Evan “Quiet Riot” Lee is heading into the summer break on a high. The 18-year-old boxer graduated this week, and is still basking in the glow of the split-decision loss to Wyatt Douglas.
Yes, a loss, but exciting and not unanimous. His coach Wally Doern of 2 Rivers Boxing Club explains.
“I would say he fought well. As a coach, there is always the constructive criticism to make it better, that’s my job, I have a few things to mention to him he’ll need to work on a little more,” said Doern. “But the thing about this other boxer is, he was a lefty, 6-foot-5 and had about a six-inch longer reach than Evan.”
Douglas, a standout from the LeStage Boxing Club in Parksville, also had a winning streak going against some notable opponents, so this was a strong challenger.
“Evan pursued him, stalked him, the whole fight, slipping punches to get inside, that was the main objective. He’s a good puncher, a good body puncher. He had to get in range. It was a good match. Evan did quite well. He was the aggressor the entire fight.”
“I noticed I needed to make adjustments for his height because of how tall he was,” Lee said. “I couldn’t lead with any punches to his head, but I was able to really unload some power shots to his body because of the length of his torso. Despite the loss, I enjoyed the fight because I was able to really load up on my punches and work on some skills I don’t normally have the opportunity to execute, namely, cutting off the ring against a southpaw with a reach advantage and making mid-fight adjustments to the mechanics of my punches.”

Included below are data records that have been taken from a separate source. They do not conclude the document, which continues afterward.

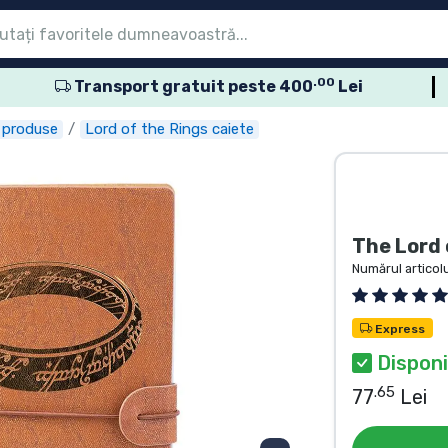
.00
Transport gratuit peste 400
Lei
eniu
eniu
eniu
eniu
eniu
eniu
eniu
eniu
eniu
sele seriale
sele de film
usele de desene
sele anime
usele gamer
sele sportive
sele muzicale
roduse
 produse
Lord of the Rings caiete
The Lord 
Numărul articolu
Express
Disponi
.65
77
Lei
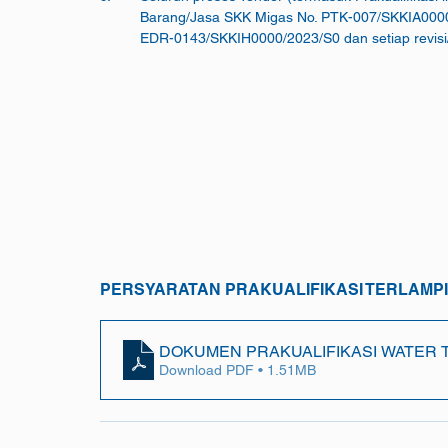
	EDR-0143/SKKIH0000/2023/S0 dan setiap revisi
PERSYARATAN PRAKUALIFIKASI TERLAMP
DOKUMEN PRAKUALIFIKASI WATER T
Download PDF • 1.51MB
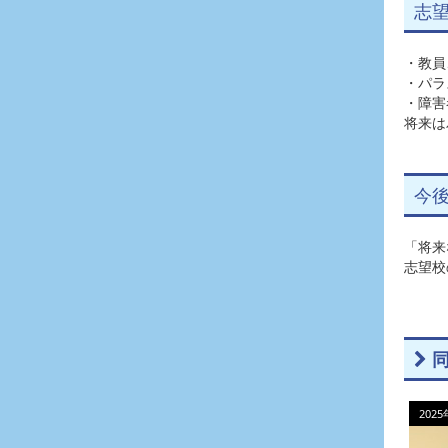
志
・教員
・パラ
・障害
将来は
今
「将来
志望校
同
202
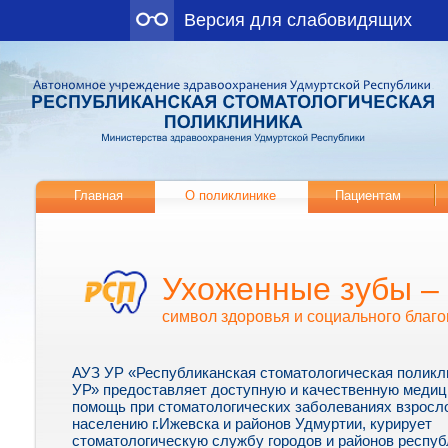
Версия для слабовидящих
Главная
О поликлинике
Пациентам
Ухоженные зубы –
символ здоровья и социального благо
АУЗ УР «Республиканская стоматологическая полик
УР» предоставляет доступную и качественную меди
помощь при стоматологических заболеваниях взросл
населению г.Ижевска и районов Удмуртии, курирует
стоматологическую службу городов и районов респуб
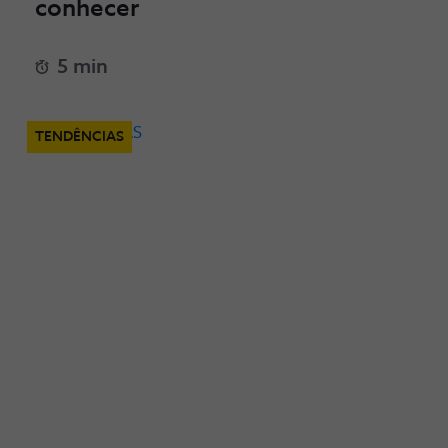
conhecer
5 min
TENDÊNCIAS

The fight was held at one of B.C.’s premier venues, Griffins Boxing & Fitness in North Vancouver. He had fought there before, and won. In fact, he was on a winning streak before COVID shut boxing down for a couple of years, and Lee sustained an injury as well that kept him out of the competitive ring after that. This was his second fight since all that was put behind him.
“Every amateur fight is a stepping stone and a building block to become either a better person or a better boxer. Win or lose is not the real objective. Of course it’s nice to win, but losing can do good things for you, too,” said Doern.
Lee said he was hoping to get another crack at Douglas, but all boxing aspirations were on hold until he got some forest fires under his belt. His summer job on an initial attack crew will certainly accentuate his fitness and his determination under pressure.
So is this all in aid of being a professional boxer one day? What are his aspirations in the sport?
“I want to give some kind of poetic answer but honestly I just enjoy fighting, and boxing provides an outlet for me to fight against other enthusiastic individuals driven by pursuit of victory,” Lee said. “In the future I would like to fight on a professional stage, not in pursuit of money or anything so candid but just as a logical continuation of my desire to fight better and better people.”